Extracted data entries
####################
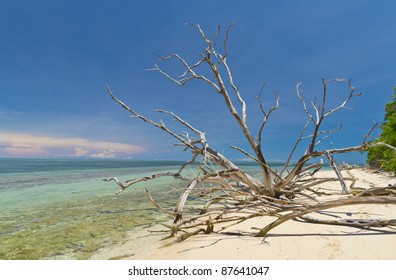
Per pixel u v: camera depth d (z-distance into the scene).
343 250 3.66
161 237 5.45
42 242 5.38
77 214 7.97
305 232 4.55
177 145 8.22
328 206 4.32
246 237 4.58
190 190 6.54
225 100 8.27
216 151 8.42
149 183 16.91
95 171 32.94
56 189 14.02
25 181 18.38
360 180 13.14
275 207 5.66
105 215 7.81
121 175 24.67
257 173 23.91
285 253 3.69
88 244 5.21
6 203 9.90
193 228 5.85
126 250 4.75
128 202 10.05
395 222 4.34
####################
= What you have to do =
Each line from the first line of the data above through the one containing "275 207 5.66" must be set down exactly; the pictures must not be.

= Task answer =
Per pixel u v: camera depth d (z-distance into the scene).
343 250 3.66
161 237 5.45
42 242 5.38
77 214 7.97
305 232 4.55
177 145 8.22
328 206 4.32
246 237 4.58
190 190 6.54
225 100 8.27
216 151 8.42
149 183 16.91
95 171 32.94
56 189 14.02
25 181 18.38
360 180 13.14
275 207 5.66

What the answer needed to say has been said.